• TRAVAIL À FAIRE:
1. Réécrivez le passage du texte sur la condition féminine qui commence par « La femme avait » et se termine par « celui des femmes. », en changeant « Paradis » en « Ciel ».
2. Répondez à ces questions sur le texte sur la condition féminine :
(a) Pendant des siècles, la femme était moins importante que quoi dans l'ordre protocolaire familial et social ?
(b) Selon le texte, de qui l'homme avait-il peur ?
(c) À compétence égale, en quoi la femme reste-t-elle désavantagée par rapport à l'homme ?
3. Poursuivez le texte sur la condition féminine après sa dernière phrase.

• TEXTE FOURNI:
----------

La femme avait beau s’astreindre à autant d’infamies, elle n’était toujours pas reconnue, ni récompensée pour services rendus et sévices subis. On gomma même son destin au Paradis, pourtant promis à tous les bons croyants et où par enchantement on ne parlait plus d’elle, n’ayant même pas droit à des hourris mâles, comme si on lui réservait de facto une place en enfer, sans possibilité de dérogation… triste destin que celui des femmes.
Proie facile, faible, sans défense, la femme fut pendant des siècles reléguée au second plan, moins importante dans l’ordre protocolaire familial et social que le bétail. Elle n’avait même pas le droit de prêcher la bonne parole, qu’elle fut religieuse ou politique, ou pire, d’aller à la guerre aux côtés des hommes…
Et quand la femme exprimait des velléités d’indépendance, le gibet, le billot, le bûcher ou l’échafaud n’étaient pas bien loin, pour lui rappeler que c’était l’homme qui décidait de son destin…
Ceci témoignait surtout d’un fait : l’homme avait peur de la femme. Peur qu’elle puisse le supplanter dans le commandement, dans la conduite des affaires, dans les savoirs, dans la vie d’ici bas ou dans celle de l’au-delà…
Puis un jour, à force de persévérer la femme a pu changer sa condition, étudier, travailler, finir par avoir le droit de vote, de se présenter aux élections, et enfin arriver au pouvoir par la grande porte. L’homme ne pouvait plus l’ignorer, la mépriser, la snober, même si les mauvaises pratiques d’antan demeuraient vivaces, tant la violence verbale et physique semblent être l’ADN des hommes…
Les succès succédèrent aux succès : première femme dans l’espace, sous terre, sur les mers, dans les airs, sur les rails. Première femme Prix Nobel, Prix Goncourt, Prix Pritzker, Prix Sacharov, Prix Pulitzer. Première femme académicienne, recteur d’université, avocate, médecin, notaire, architecte, ingénieur, taxi driver, éboueur, général, chef d’orchestre, premier ministre, chef de parlement…
La femme était enfin arrivée à supplanter l’homme aux postes les plus et les moins prestigieux, arrache la place qui lui revient de droit au sein de la société : l’égale de l’homme. Mais ce n’est pas encore gagné pour autant, la femme étant toujours moins rémunérée et considérée, à compétence égale, que l’homme.

----------

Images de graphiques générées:
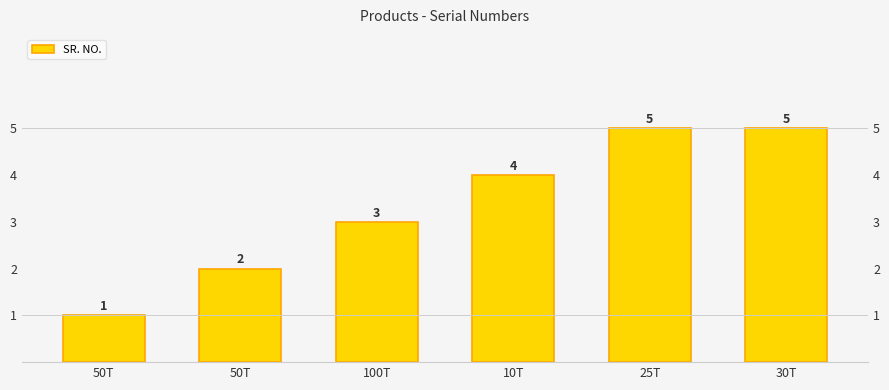

Reading right to left, list all the values displayed in this chart.

5	5	4	3	2	1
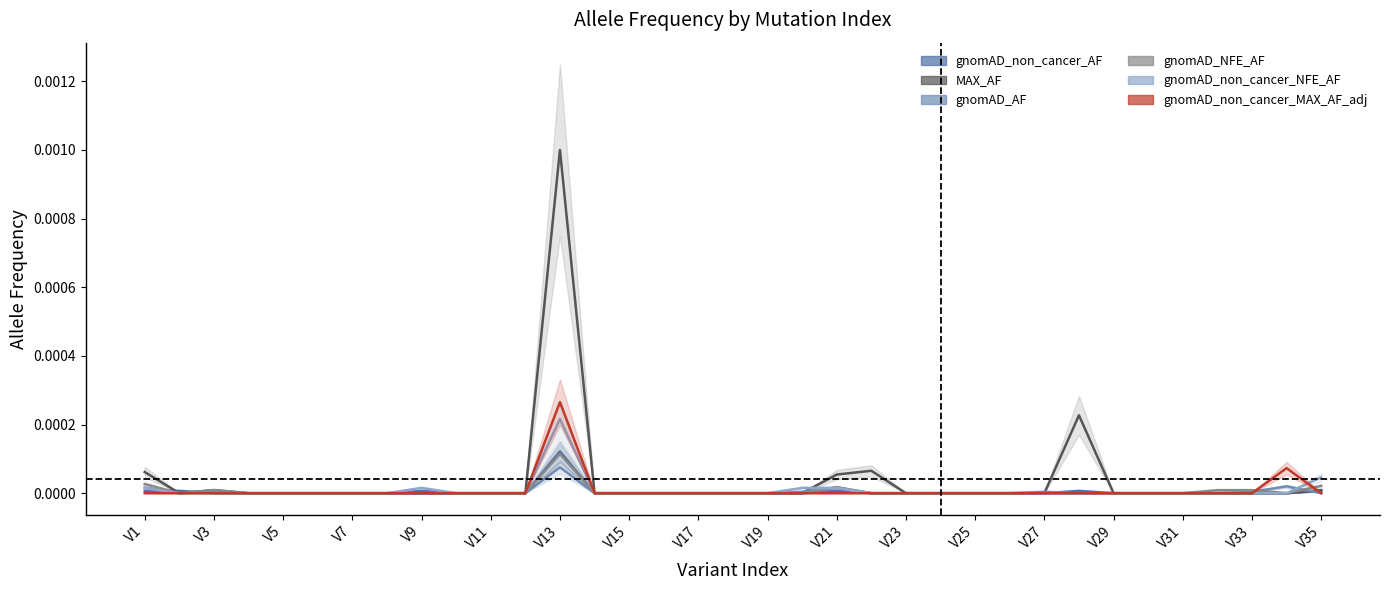

True or false: gnomAD_non_cancer_NFE_AF has a value of 0.0 at V35.

True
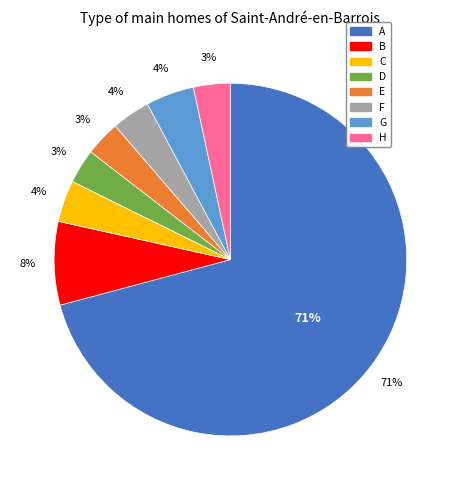

Count the number of slices in the pie.

8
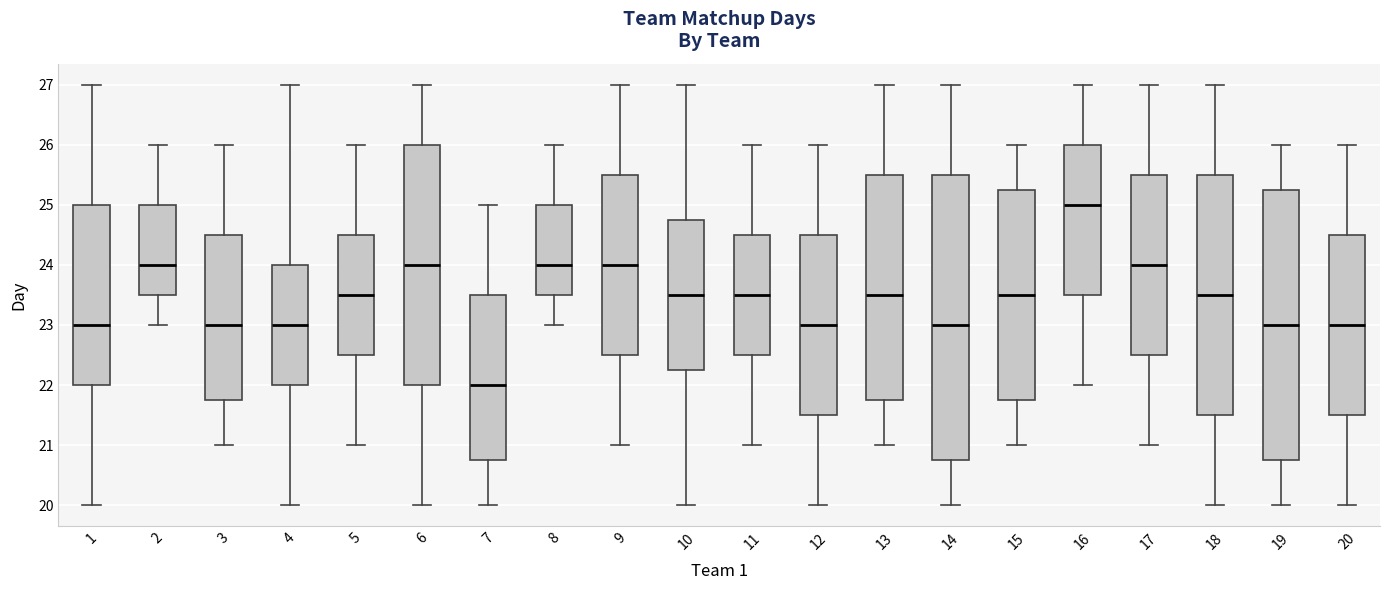

Reading left to right, read every box against the y-axis: the position of its median line, the range the box covers, and the ends of its whiskers. The values are not printed on the chart, so give them approximately, as read against the axis.

1: median 23.0, box 22.0 to 25.0, whiskers 20.0 to 27.0
2: median 24.0, box 23.5 to 25.0, whiskers 23.0 to 26.0
3: median 23.0, box 21.8 to 24.5, whiskers 21.0 to 26.0
4: median 23.0, box 22.0 to 24.0, whiskers 20.0 to 27.0
5: median 23.5, box 22.5 to 24.5, whiskers 21.0 to 26.0
6: median 24.0, box 22.0 to 26.0, whiskers 20.0 to 27.0
7: median 22.0, box 20.8 to 23.5, whiskers 20.0 to 25.0
8: median 24.0, box 23.5 to 25.0, whiskers 23.0 to 26.0
9: median 24.0, box 22.5 to 25.5, whiskers 21.0 to 27.0
10: median 23.5, box 22.3 to 24.8, whiskers 20.0 to 27.0
11: median 23.5, box 22.5 to 24.5, whiskers 21.0 to 26.0
12: median 23.0, box 21.5 to 24.5, whiskers 20.0 to 26.0
13: median 23.5, box 21.8 to 25.5, whiskers 21.0 to 27.0
14: median 23.0, box 20.8 to 25.5, whiskers 20.0 to 27.0
15: median 23.5, box 21.8 to 25.3, whiskers 21.0 to 26.0
16: median 25.0, box 23.5 to 26.0, whiskers 22.0 to 27.0
17: median 24.0, box 22.5 to 25.5, whiskers 21.0 to 27.0
18: median 23.5, box 21.5 to 25.5, whiskers 20.0 to 27.0
19: median 23.0, box 20.8 to 25.3, whiskers 20.0 to 26.0
20: median 23.0, box 21.5 to 24.5, whiskers 20.0 to 26.0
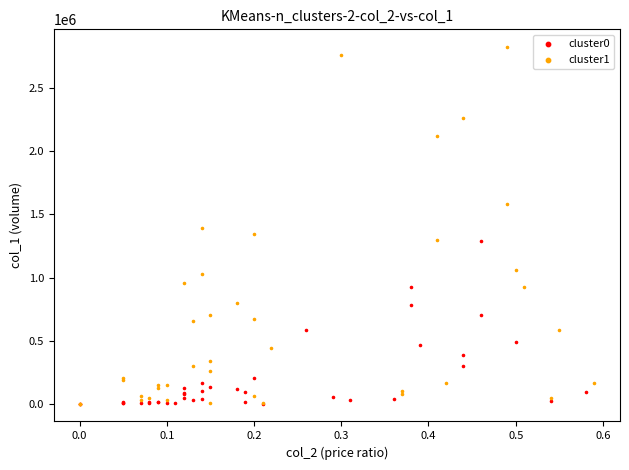

Which series reaches the maximum Y coordinate?

cluster1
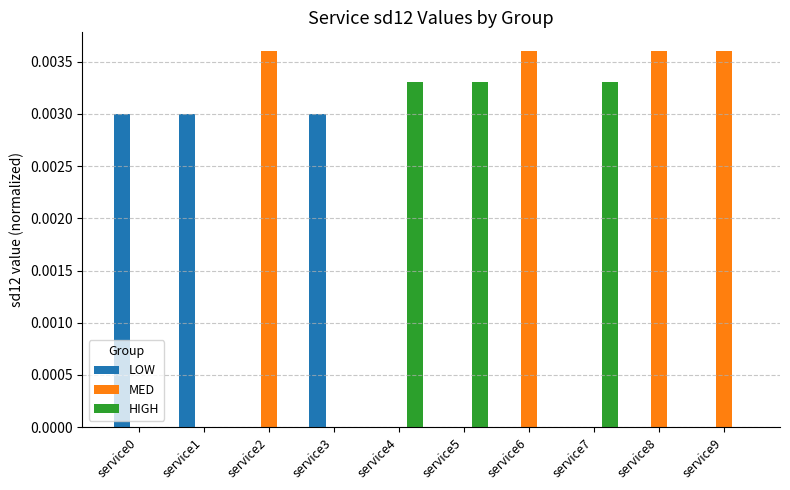

Is the value of LOW at service7 greater than the value of MED at service9?

No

----------

• LISTE DES RÉPONSES:
1.
La femme avait beau s’astreindre à autant d’infamies, elle n’était toujours pas reconnue, ni récompensée pour services rendus et sévices subis. On gomma même son destin au Ciel, pourtant promis à tous les bons croyants et où par enchantement on ne parlait plus d’elle, n’ayant même pas droit à des hourris mâles, comme si on lui réservait de facto une place en enfer, sans possibilité de dérogation… triste destin que celui des femmes.

2.
(a) Que le bétail.
(b) De la femme.
(c) Elle est toujours moins rémunérée et considérée que l'homme.

3.
De ce côté-ci de la civilisation humaine, la femme souffre toujours de traditions et de vécus qui ont la peau dure. On continue encore à la vilipender, à la considérer comme mineure, à lui refuser son droit plein et entier à l’héritage. On continue à la pister, à lui refuser de se déplacer librement, d’avoir souvent la garde de ses enfants, de refuser de lui payer les pensions auxquelles elle a droit. On continue aussi à la maltraiter et à la harceler dans l’espace public.
Et pourtant la femme est le symbole de la vie, car elle la porte en elle pendant neuf mois et la porte à bouts de bras pendant des dizaines d’années, après…
Le chemin vers la totale émancipation de la femme reste encore long et semé d’embûches, tant elle représente une réelle menace pour la place de l’homme en société. On revient de loin, les temps obscurs semblent être derrière nous, mêmes si les idées obscurantistes demeurent vivaces et polluent encore les esprits épris de lumières.
Alors, FEMMES d’ici et d’ailleurs, ne perdez pas espoir et continuez à grignoter les places qui vous reviennent de droit. Ne baissez pas les bras et ne cessez jamais de réclamer vos droits, quitte à les arracher les uns après les autres, car les hommes ne comprennent que le langage de la force, depuis la nuit des temps… ceci est votre destin.